Matrix fast_exponentiation_with_precalc(int power)
{
    Matrix result = Matrix::identity_matrix(M_powers[0].mat.size());
    int pointer = 0;
    while(power) {
        if(power & 1)
            result = result * M_powers[pointer];
        pointer++;
        power >>= 1;
    }
    return result;
}

inline int get_int()
{
    char c;
    int ret = 0;
    while(isdigit(c = getchar()))
        ret = ret * 10 + c - '0';
    return ret;
}

int main()
{
    int t;
    Matrix M({ 
            {4, 0, 0}, 
            {2, 3, 0}, 
            {0, 1, 2} });
    precalc_powers(M);

    Matrix initial({ {0, 1, 2} });
    t = get_int();
    for(int i = 0; i < t; i++) {
        int n = get_int();
        cout << (initial * fast_exponentiation_with_precalc(n - 1)).mat[0][0] << "\n";
    }
}

(however, it can not pass all tests, because the intended solution is pure precalculation).

The modulo trick alone:

long long MOD2 = MOD * MOD;
for(int i = 0; i < n; i++)
  for(int j = 0; j < n; j++) {
    long long tmp = 0;
    for(int k = 0; k < n; k++) {
      // Since A and B are taken modulo MOD, the product A[i][k] * B[k][j] is
      // not more than MOD * MOD.
      tmp += A[i][k] * 1ll * B[k][j];
      while(tmp >= MOD2) // Taking modulo MOD2 is easy, because we can do it by subtraction
       tmp -= MOD2;
      }
    result[i][j] = tmp % MOD; // One % operation per resulting element
  }

In general, solutions using matrix multiplication are very short. The longest code I’ve written was 201 lines, and it was really tedious problem.

Practice problems

There are many beautiful problems on HackerEarth, that benefit from matrix exponentiation. My first encounter with this technique started with the problem “Tiles” from December Clash.

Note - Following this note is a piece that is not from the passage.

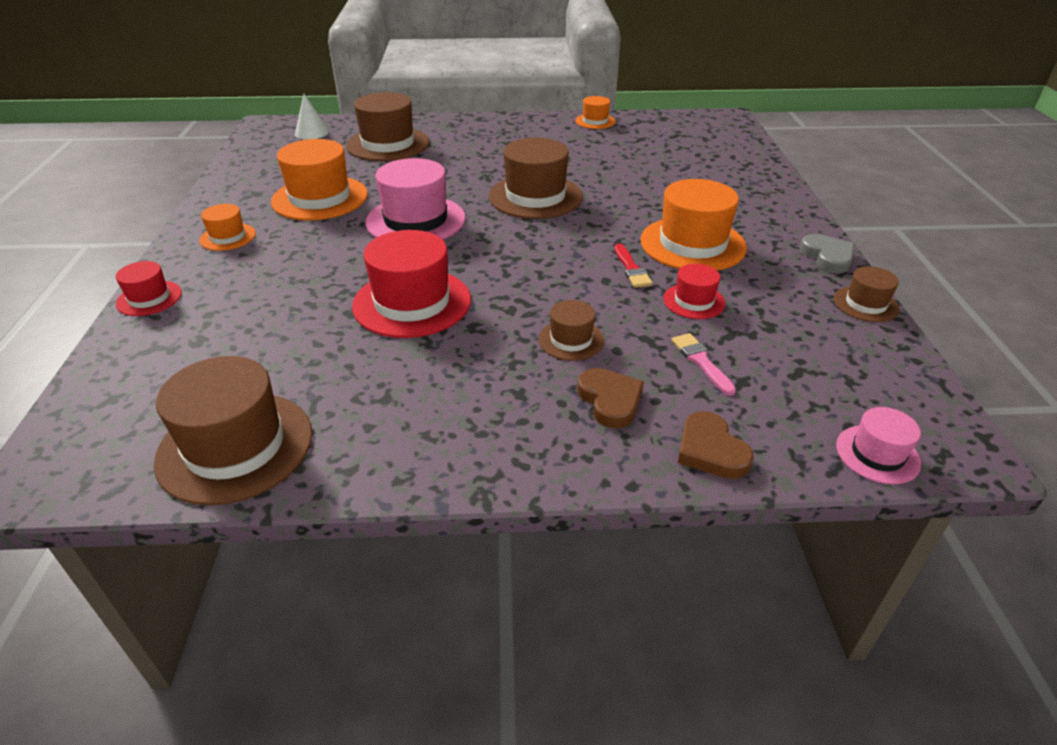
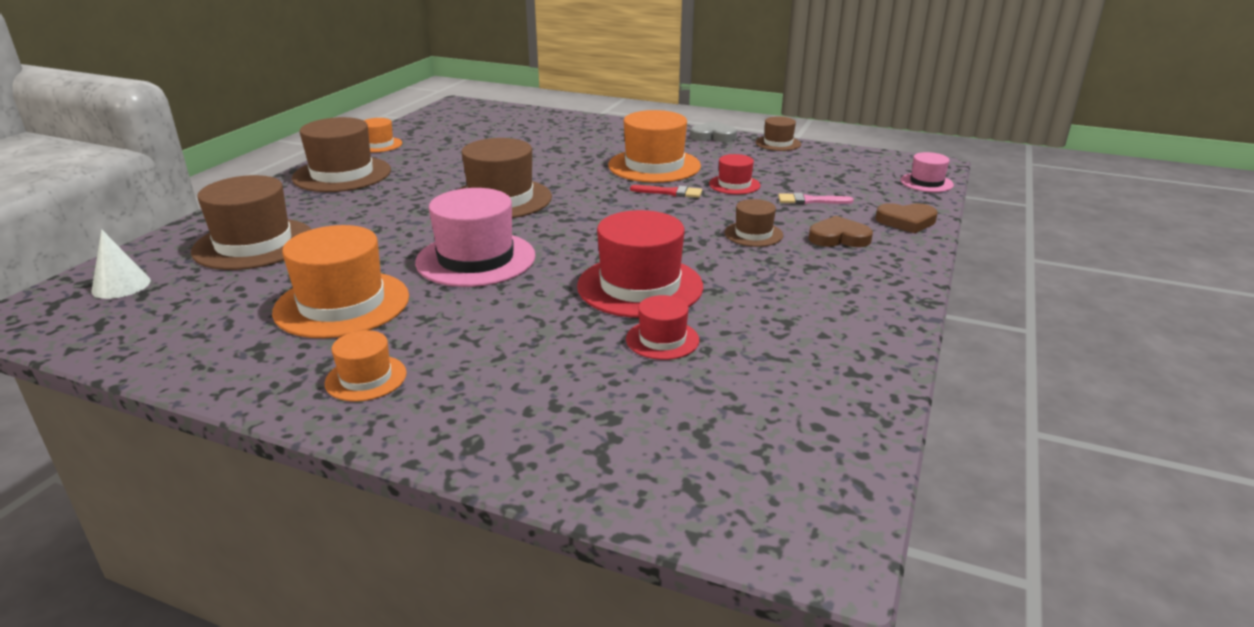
camera: 65 degrees left, 10 degrees down
(149, 298) = (471, 451): red hat -> red hat (662, 339)
(235, 446) = (821, 406): brown hat -> brown hat (342, 174)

Most problems here require a dynamic programming solution, which is later improved by fast exponentiation.

PK and interesting language
Difficulty: easy
Comment: problem is explained in this article, so you should be able to implement it right away.
Tiles
Difficulty: medium-hard
Prerequisites: bitmask dynamic programming
Comment: surprisingly, this problem does not have tag “Matrix exponentiation”.
ABCD strings
Difficulty: medium-hard
Comment: harder version of “PK and interesting language”. Here you have to come up with the matrix yourself. Mine was of size 16.
Mehta and the difficult task, Mehta and the evil strings
Difficulty: medium
Prerequisites: basics of bitmasking
Comment: two similar problems from the same author. Once you solve either of them, the other one should be easy.
Long walks from office to home sweet home
Difficulty: easy-medium
Comment: somewhat similar to “PK and interesting language”.